Le lithium de la vallée de Jadar en Serbie n’est pas la seule source d’approvisionnement en Europe mais, contrairement aux Chinois et aux Américains, les Européens sont soit plus préoccupés par l’impact environnemental de l’exploitation minière à grande échelle, soit résolument indifférents, selon votre attitude. Sans un accès plus large à des métaux tels que le lithium, l’UE ne parviendra pas à atteindre ses objectifs de réduction des émissions de carbone ni à suivre ses concurrents.

Scholz n’a accepté de se rendre à Belgrade qu’après que la Serbie a annulé en 2022 un contrat avec Rio Tinto pour exploiter le lithium situé près de la frontière avec la Bosnie-Herzégovine. Le renouvellement du permis de construire de Rio Tinto intervient deux mois après que Vučić a refusé une demande du président chinois Xi Jinping pour accéder au métal. « La Chine en a déjà assez », aurait déclaré Vučić en référence au contrôle chinois d’une mine de cuivre à Bor, dans l’est de la Serbie.

C’est une preuve supplémentaire que, même si Vučić continue d’entretenir des relations politiques étroites avec la Chine et la Russie, il intègre de plus en plus étroitement son économie à l’Europe et aux États-Unis. La décision de la vallée de Jadar fait suite à l’accord de la Serbie d’acheter 12 avions Rafale à la France plutôt que des MiG russes et à la révélation que la Serbie est un fournisseur clé de munitions pour l’Ukraine.

Plusieurs entreprises technologiques occidentales influentes, telles que Microsoft, Siemens et le fabricant américain de camions électriques Rivian, ont réalisé d’importants investissements à Belgrade, attirées par une main d’œuvre qualifiée et bon marché.

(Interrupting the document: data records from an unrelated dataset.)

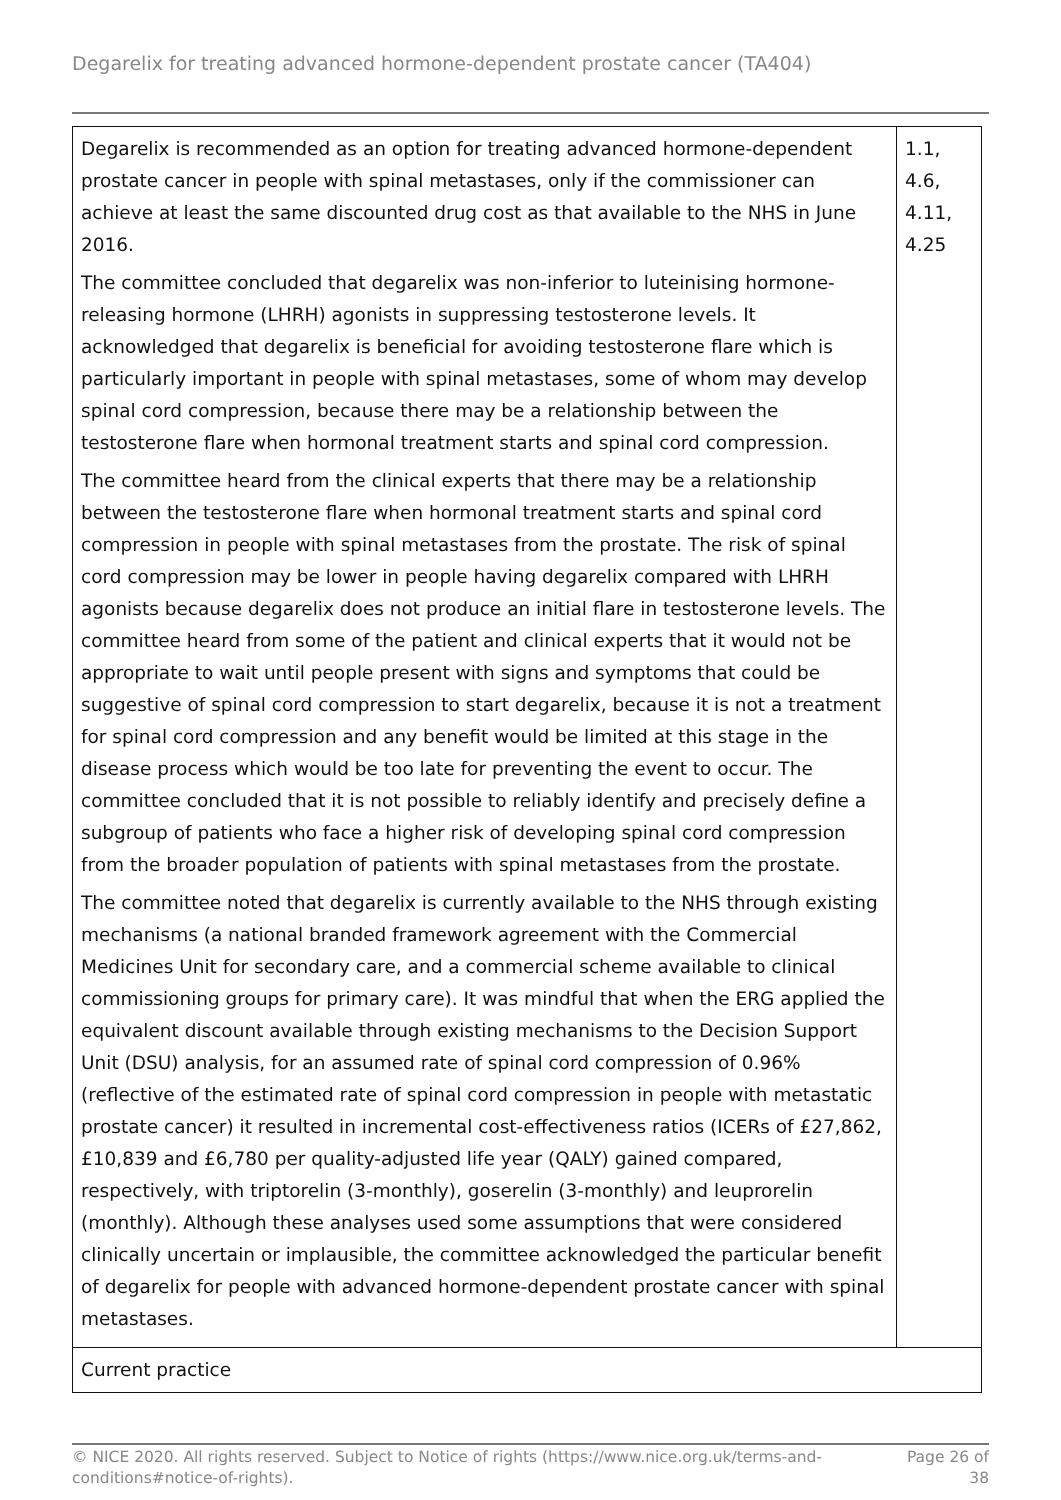Degarelix for treating advanced hormone-dependent prostate cancer (TA404)
| Degarelix is recommended as an option for treating advanced hormone-dependent prostate cancer in people with spinal metastases, only if the commissioner can achieve at least the same discounted drug cost as that available to the NHS in June 2016. The committee concluded that degarelix was non-inferior to luteinising hormone-releasing hormone (LHRH) agonists in suppressing testosterone levels. It acknowledged that degarelix is beneficial for avoiding testosterone flare which is particularly important in people with spinal metastases, some of whom may develop spinal cord compression, because there may be a relationship between the testosterone flare when hormonal treatment starts and spinal cord compression. The committee heard from the clinical experts that there may be a relationship between the testosterone flare when hormonal treatment starts and spinal cord compression in people with spinal metastases from the prostate. The risk of spinal cord compression may be lower in people having degarelix compared with LHRH agonists because degarelix does not produce an initial flare in testosterone levels. The committee heard from some of the patient and clinical experts that it would not be appropriate to wait until people present with signs and symptoms that could be suggestive of spinal cord compression to start degarelix, because it is not a treatment for spinal cord compression and any benefit would be limited at this stage in the disease process which would be too late for preventing the event to occur. The committee concluded that it is not possible to reliably identify and precisely define a subgroup of patients who face a higher risk of developing spinal cord compression from the broader population of patients with spinal metastases from the prostate. The committee noted that degarelix is currently available to the NHS through existing mechanisms (a national branded framework agreement with the Commercial Medicines Unit for secondary care, and a commercial scheme available to clinical commissioning groups for primary care). It was mindful that when the ERG applied the equivalent discount available through existing mechanisms to the Decision Support Unit (DSU) analysis, for an assumed rate of spinal cord compression of 0.96% (reflective of the estimated rate of spinal cord compression in people with metastatic prostate cancer) it resulted in incremental cost-effectiveness ratios (ICERs of £27,862, £10,839 and £6,780 per quality-adjusted life year (QALY) gained compared, respectively, with triptorelin (3-monthly), goserelin (3-monthly) and leuprorelin (monthly). Although these analyses used some assumptions that were considered clinically uncertain or implausible, the committee acknowledged the particular benefit of degarelix for people with advanced hormone-dependent prostate cancer with spinal metastases. | 1.1, 4.6, 4.11, 4.25 |
| Current practice | |
© NICE 2020. All rights reserved. Subject to Notice of rights (https://www.nice.org.uk/terms-and-
conditions#notice-of-rights). Page 26 of
38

De nombreux observateurs considèrent la Serbie comme un allié proche de la Russie et du président Vladimir Poutine. Pourtant, Vučić est depuis longtemps le Janus des Balkans, regardant aussi bien vers l’est que vers l’ouest. Avec la décision sur le lithium, il prend des risques. Il doit faire face à une forte opposition de la part de trois groupes très différents.

Les militants écologistes serbes affirment que le projet Jadar portera préjudice à l’écologie locale. Ils ont organisé des manifestations dans toute la Serbie et pointent du doigt les dégâts causés par la mine de cuivre gérée par les Chinois. Rio Tinto et l’UE affirment que le développement de Jadar sera soumis à des normes environnementales plus strictes.

Florian Bieber, politologue à l’université de Graz, prévient qu’en contrepartie de l’accord sur le lithium, l’UE pourrait ignorer les tendances dictatoriales de Vučić, notamment son contrôle strict des médias et ses pratiques électorales douteuses.

Cette situation s’inscrit dans la politique plus large des Balkans occidentaux. Les partisans du Kosovo et de la Bosnie ont accusé l’UE de ne pas répondre aux tentatives présumées de la Serbie de porter atteinte à leur intégrité territoriale, une accusation rejetée par les diplomates européens.

Mais la politique de Vučić a aussi contrarié Moscou. Juste avant le voyage de Scholz, le vice-ministre russe des Affaires étrangères, Alexander Grushko, s’est rendu à Belgrade. Sa rencontre avec Vučić a été qualifiée de « glaciale » par une source proche du dossier. Selon cette source, « Grushko s’est assis et a commencé à lire une liste de 23 plaintes, notamment la fureur du Kremlin face à la décision de Belgrade de fournir des munitions à l’Ukraine. Lorsque Grushko a lu la moitié de la liste, Vučić s’est levé, a annoncé que la réunion était terminée et est parti. »

Vučić est un maître en politique de gestes. Mais cela va plus loin. Il prend un gros risque, tout comme l’UE. Si Rio Tinto parvient à exploiter le lithium avec un minimum de dommages pour l’environnement, les bénéfices seront considérables. Mais un échec éroderait à la fois l’emprise de Vučić sur le pouvoir en Serbie et laisserait la politique de l’UE en matière de matières premières essentielles, sinon brisée, du moins en lambeaux.